[Opening Available data section]

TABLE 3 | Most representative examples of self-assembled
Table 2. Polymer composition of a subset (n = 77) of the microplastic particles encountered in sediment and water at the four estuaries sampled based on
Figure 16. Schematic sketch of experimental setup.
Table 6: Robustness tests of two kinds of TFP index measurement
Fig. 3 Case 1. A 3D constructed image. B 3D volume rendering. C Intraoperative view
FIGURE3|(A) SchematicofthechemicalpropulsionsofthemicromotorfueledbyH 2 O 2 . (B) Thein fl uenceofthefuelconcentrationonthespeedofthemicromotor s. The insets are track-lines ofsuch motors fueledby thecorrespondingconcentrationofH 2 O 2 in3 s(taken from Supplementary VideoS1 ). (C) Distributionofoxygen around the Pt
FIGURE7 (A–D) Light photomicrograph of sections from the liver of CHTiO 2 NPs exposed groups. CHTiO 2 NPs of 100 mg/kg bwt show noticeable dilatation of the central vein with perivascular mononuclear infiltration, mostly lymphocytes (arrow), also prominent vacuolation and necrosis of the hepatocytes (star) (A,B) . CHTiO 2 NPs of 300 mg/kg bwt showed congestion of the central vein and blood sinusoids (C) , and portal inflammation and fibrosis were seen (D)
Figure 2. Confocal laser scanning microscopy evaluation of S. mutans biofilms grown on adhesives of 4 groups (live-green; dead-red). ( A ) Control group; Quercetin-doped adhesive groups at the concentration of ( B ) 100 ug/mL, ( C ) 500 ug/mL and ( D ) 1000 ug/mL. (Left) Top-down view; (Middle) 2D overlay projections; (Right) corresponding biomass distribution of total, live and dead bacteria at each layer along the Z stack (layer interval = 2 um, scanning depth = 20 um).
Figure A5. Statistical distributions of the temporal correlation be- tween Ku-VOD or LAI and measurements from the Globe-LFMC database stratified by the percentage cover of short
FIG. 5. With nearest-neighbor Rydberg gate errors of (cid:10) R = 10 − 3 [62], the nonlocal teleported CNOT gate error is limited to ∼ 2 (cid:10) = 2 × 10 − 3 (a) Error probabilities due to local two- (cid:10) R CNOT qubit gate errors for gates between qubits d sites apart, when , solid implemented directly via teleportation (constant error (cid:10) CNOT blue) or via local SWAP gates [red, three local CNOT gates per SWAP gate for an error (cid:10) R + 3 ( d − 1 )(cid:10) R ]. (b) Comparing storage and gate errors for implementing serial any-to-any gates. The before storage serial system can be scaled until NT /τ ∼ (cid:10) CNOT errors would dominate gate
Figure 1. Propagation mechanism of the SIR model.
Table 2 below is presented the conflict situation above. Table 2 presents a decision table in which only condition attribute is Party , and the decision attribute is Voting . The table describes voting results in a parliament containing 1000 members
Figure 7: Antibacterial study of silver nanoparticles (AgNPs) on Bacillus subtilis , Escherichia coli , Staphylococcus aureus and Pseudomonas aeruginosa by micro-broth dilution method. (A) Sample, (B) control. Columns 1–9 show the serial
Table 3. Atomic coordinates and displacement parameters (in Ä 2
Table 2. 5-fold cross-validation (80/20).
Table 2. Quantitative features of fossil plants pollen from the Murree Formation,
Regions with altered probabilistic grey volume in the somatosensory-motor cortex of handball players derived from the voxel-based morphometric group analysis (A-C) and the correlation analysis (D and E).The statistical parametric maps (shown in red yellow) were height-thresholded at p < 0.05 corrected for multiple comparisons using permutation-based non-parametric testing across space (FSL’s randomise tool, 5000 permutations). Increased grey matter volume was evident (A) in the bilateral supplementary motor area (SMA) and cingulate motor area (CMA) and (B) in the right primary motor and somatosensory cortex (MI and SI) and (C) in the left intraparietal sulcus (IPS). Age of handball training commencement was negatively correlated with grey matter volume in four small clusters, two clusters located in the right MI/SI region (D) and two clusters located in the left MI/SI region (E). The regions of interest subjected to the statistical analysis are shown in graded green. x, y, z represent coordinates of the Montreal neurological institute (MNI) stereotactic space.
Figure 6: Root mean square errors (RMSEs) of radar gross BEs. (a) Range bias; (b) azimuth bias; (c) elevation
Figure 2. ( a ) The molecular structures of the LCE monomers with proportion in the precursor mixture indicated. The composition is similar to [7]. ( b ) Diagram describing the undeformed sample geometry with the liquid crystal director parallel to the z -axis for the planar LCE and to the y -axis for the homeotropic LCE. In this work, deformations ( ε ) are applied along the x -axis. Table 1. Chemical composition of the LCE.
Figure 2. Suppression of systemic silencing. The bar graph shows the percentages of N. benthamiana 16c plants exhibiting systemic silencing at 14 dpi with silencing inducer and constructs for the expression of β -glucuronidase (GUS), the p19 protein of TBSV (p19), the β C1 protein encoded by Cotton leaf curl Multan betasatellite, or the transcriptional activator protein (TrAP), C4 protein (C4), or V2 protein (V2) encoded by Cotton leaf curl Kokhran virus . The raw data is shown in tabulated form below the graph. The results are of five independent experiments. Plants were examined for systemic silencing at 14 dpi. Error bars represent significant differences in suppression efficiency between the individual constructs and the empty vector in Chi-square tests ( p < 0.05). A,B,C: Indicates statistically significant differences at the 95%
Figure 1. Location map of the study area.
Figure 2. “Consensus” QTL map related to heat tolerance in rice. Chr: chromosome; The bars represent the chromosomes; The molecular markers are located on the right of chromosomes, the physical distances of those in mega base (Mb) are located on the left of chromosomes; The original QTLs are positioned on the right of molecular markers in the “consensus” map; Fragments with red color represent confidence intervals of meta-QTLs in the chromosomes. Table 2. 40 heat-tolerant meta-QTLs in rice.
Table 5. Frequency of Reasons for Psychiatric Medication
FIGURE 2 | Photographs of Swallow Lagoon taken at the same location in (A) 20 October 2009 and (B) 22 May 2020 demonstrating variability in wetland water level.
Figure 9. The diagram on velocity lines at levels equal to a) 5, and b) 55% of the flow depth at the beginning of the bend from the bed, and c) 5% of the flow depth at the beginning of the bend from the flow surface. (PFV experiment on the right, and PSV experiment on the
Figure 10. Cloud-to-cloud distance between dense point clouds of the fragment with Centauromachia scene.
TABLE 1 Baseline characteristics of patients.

[Closing Available data section]

Your job is to print exactly the lines that run from the top of the entries through the line with "Fig. 3 Case", and no others.

TABLE 3 | Most representative examples of self-assembled
Table 2. Polymer composition of a subset (n = 77) of the microplastic particles encountered in sediment and water at the four estuaries sampled based on
Figure 16. Schematic sketch of experimental setup.
Table 6: Robustness tests of two kinds of TFP index measurement
Fig. 3 Case 1. A 3D constructed image. B 3D volume rendering. C Intraoperative view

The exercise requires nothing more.